Jakarta IW
Kebijakan presiden Soeharto dan Susilo Bambang Yudhoyono (SBY)
yang dianggap gagal harus menjadi catatan Presiden Jokowi dalam membuat program
pembangunan pada priode kedua pemerintahannya. Ketua Militan 34 dan Loyalis
presiden Jokowi Dr. Anwar Husin, SH,MH,MM, sependapat dengan pernyataan Wakil
Presiden Jusuf Kalla (JK} ada dua kebijakan keliru yang dilakukan pemerintah
sebalumnya sehingga menghabiskan anggaran Rp 6000 triliun.
Pernyataan JK tersebut kata Anwar disampaikan dalam acara
Simposium Ekonomi di gedung MPR, Senayan, Jakarta Pusat Rabu (12/7/2017) lalu. JK mengatakan Indonesia
mengalami kerugian banyak pada krisis ekonomi pada tahun 1997-1998.
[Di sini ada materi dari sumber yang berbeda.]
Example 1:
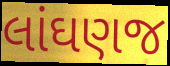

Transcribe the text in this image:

લાંઘણજ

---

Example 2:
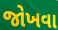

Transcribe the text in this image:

જોખવા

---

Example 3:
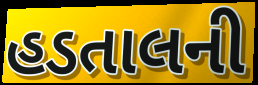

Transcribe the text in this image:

હડતાલની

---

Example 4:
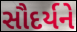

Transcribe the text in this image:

સૌદર્યને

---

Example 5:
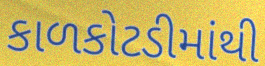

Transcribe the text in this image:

કાળકોટડીમાંથી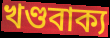
খণ্ডবাক্যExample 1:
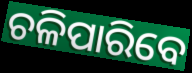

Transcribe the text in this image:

ଚଳିପାରିବେ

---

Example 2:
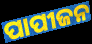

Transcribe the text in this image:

ପାପୀଜନ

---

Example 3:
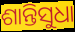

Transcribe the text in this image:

ଶାନ୍ତିସୁଧା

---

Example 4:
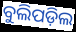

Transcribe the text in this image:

ବୁଲିପଡ଼ିଲ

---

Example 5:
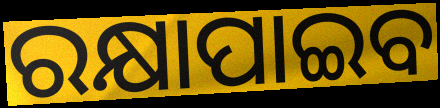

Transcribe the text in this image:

ରକ୍ଷାପାଇବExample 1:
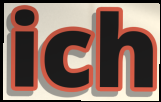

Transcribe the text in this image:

ich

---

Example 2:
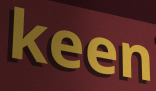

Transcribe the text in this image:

keen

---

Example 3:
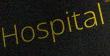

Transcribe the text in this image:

Hospital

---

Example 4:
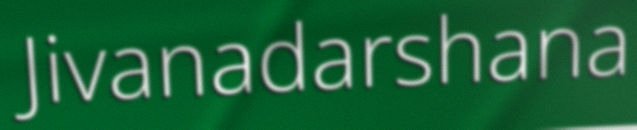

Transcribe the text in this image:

Jivanadarshana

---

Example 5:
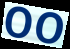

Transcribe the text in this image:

oo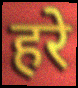
हरे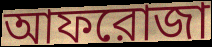
আফরোজা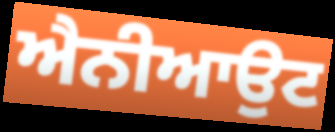
ਐਨੀਆਉਟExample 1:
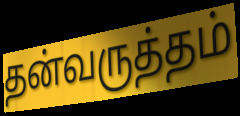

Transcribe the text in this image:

தன்வருத்தம்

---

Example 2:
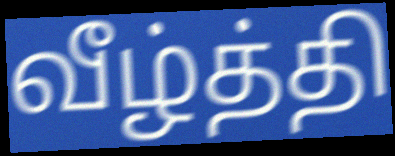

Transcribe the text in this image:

வீழ்த்தி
Memang kata Anwar pada saat itu, Indonesia menganut paham
liberalisme dan melakukan regulasi sehingga bank-bank banyak berdiri di
Indonesia. Kala itu, berdiri sekitar 250 bank di Indonesia. Akibatnya, setiap
bank yang ada bersaing dan memberikan bunga tinggi dan menyebabkan kredit
macet.
Kesalahan pemerintah pada saat itu, melakukan penjaminan
sehingga menerbitkan blanket guarantee
dan BLBI dengan nilai total Rp 600 triliun. “Kalau diukur dengan bunganya
dan nilai saat ini itu nilainya setara bisa sampai Rp 3000 triliun,” sebut
JK.
Kesalahan kedua kata Anwar adalah pemberian subsidi yang
sangat besar, terutama untuk Bahan Bakar Minyak (BBM) pada tahun 2013-2014 dengan
nilai Rp 400 triliun. Nilai itu setara 25% dari total APBN. Dalam sepuluh tahun
pemerintahan sebelumnya, subsidi mencapai Rp 3000 triliun.
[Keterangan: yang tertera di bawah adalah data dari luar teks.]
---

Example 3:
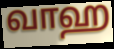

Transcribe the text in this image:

வாஹ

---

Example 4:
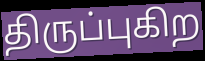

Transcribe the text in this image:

திருப்புகிற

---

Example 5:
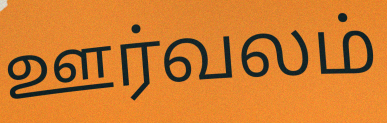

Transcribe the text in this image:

ஊர்வலம்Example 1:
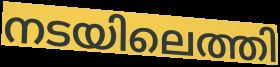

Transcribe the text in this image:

നടയിലെത്തി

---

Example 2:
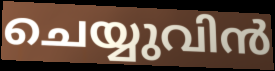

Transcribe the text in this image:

ചെയ്യുവിൻ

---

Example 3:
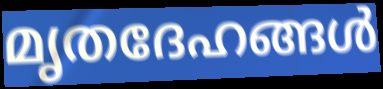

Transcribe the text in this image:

മൃതദേഹങ്ങൾ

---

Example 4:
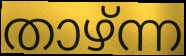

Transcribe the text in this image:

താഴ്ന്ന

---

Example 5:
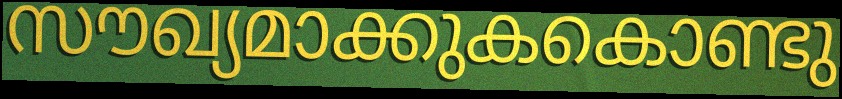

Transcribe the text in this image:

സൗഖ്യമാക്കുകകൊണ്ടു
“Kalau Rp 6000 triliun itu sama dengan sekitar 25 tahun
kita membangun infrastrukur. Bayangkan semuanya itu, kalau saja setengahnya
saja itu untuk pembangunan, pasti kita bisa maju lewati Thailand,
Malaysia,” tegas JK.
Apa yang dikatakan JK, kata Anwar menjadi tanggungjawabnya
untuk mengingatkan kembali kesalahan dulu untuk tidak dilakukan lagi di masa akan
datang. Akibat kebijakan yang diambilnya sebelum jatuh adalah menanda tangani
LoI dengan IMF sebagai blank cheque
yang harus diselesaikan oleh rezim setelahnya. Beban masalah yang ditinggalkan
Soeharto kalau dikurskan sekarang dan ditambah dengan bunga obligasi rekap
mencapai Rp 3000 triliun.
Negara Insolvent
Menurut Anwar Husin, era Habibie, Gus Dur, dan Megawati
merupakan era tersulit bagi kita untuk berdamai dengan kenyataan. Indonesia
dinyatakan sebagai negara insolvent. Semua financial
resource tertutup. _Pemasukan lebih kecil dari pada pengeluaran. Kehidupan
politik tidak jelas.
SBY menjadi harapan, Indonesia bisa keluar dari proses
transisi dan terpilihnya SBY sebagai presiden secara demokrasi langsung pertama
di Indonesia. Tapi apa yang terjadi Tanya Anwar? Periode 2004 hingga 2014,
subsidi energi rata-rata memiliki porsi sebesar 21% dari APBN dan mengalami
porsi terbesar pada tahun 2008 yang mencapai 28%.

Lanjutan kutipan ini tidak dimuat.